Segment Start: RECORDED INFORMATION

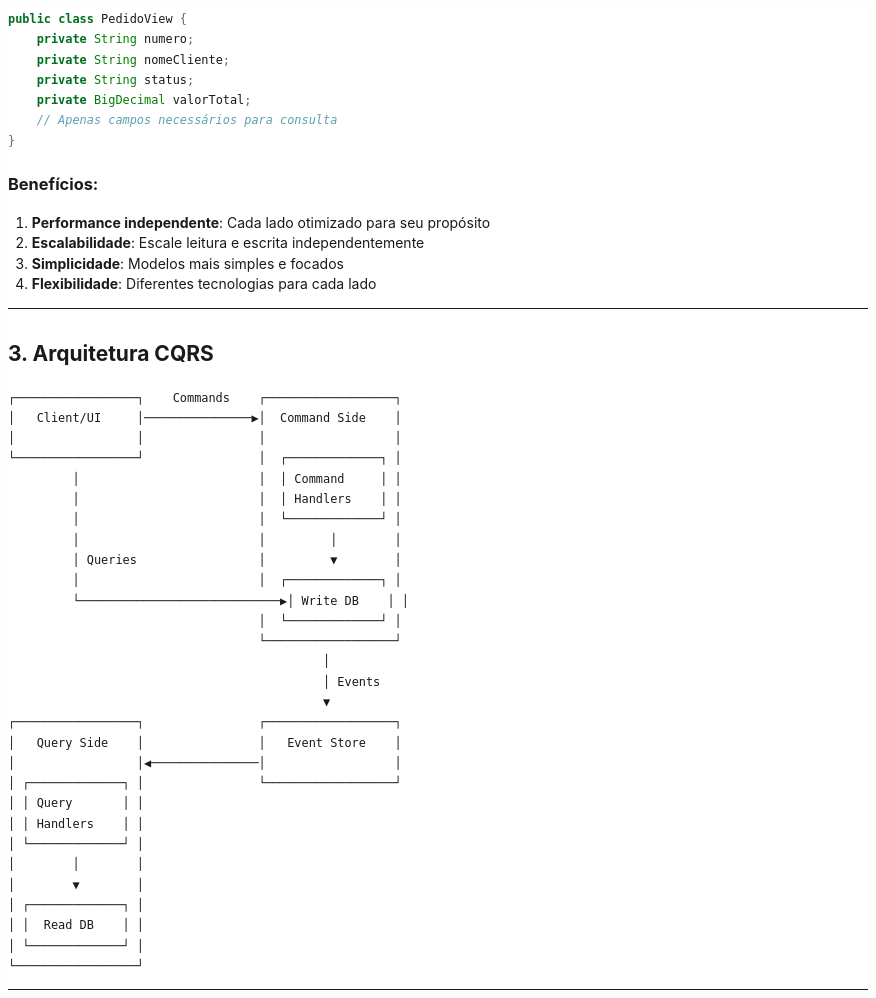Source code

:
 ```java
public class PedidoView {
    private String numero;
    private String nomeCliente;
    private String status;
    private BigDecimal valorTotal;
    // Apenas campos necessários para consulta
}
```

### Benefícios:
1. **Performance independente**: Cada lado otimizado para seu propósito
2. **Escalabilidade**: Escale leitura e escrita independentemente
3. **Simplicidade**: Modelos mais simples e focados
4. **Flexibilidade**: Diferentes tecnologias para cada lado

---

## 3. Arquitetura CQRS

```
┌─────────────────┐    Commands    ┌──────────────────┐
│   Client/UI     │───────────────▶│  Command Side    │
│                 │                │                  │
└─────────────────┘                │  ┌─────────────┐ │
         │                         │  │ Command     │ │
         │                         │  │ Handlers    │ │
         │                         │  └─────────────┘ │
         │                         │         │        │
         │ Queries                 │         ▼        │
         │                         │  ┌─────────────┐ │
         └────────────────────────────▶│ Write DB    │ │
                                   │  └─────────────┘ │
                                   └──────────────────┘
                                            │
                                            │ Events
                                            ▼
┌─────────────────┐                ┌──────────────────┐
│   Query Side    │                │   Event Store    │
│                 │◀───────────────│                  │
│ ┌─────────────┐ │                └──────────────────┘
│ │ Query       │ │
│ │ Handlers    │ │
│ └─────────────┘ │
│        │        │
│        ▼        │
│ ┌─────────────┐ │
│ │  Read DB    │ │
│ └─────────────┘ │
└─────────────────┘
```

---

Segment End: RECORDED INFORMATION

§ **YOUR OBJECTIVE**
Set down exactly the lines running from the beginning of the entries above to the line that contains "2. **Escalabilidade**: Escale", including both, and leave out pictures.

§ **OUTPUT OF THE EXERCISE**
Source code

:
 ```java
public class PedidoView {
    private String numero;
    private String nomeCliente;
    private String status;
    private BigDecimal valorTotal;
    // Apenas campos necessários para consulta
}
```

### Benefícios:
1. **Performance independente**: Cada lado otimizado para seu propósito
2. **Escalabilidade**: Escale leitura e escrita independentemente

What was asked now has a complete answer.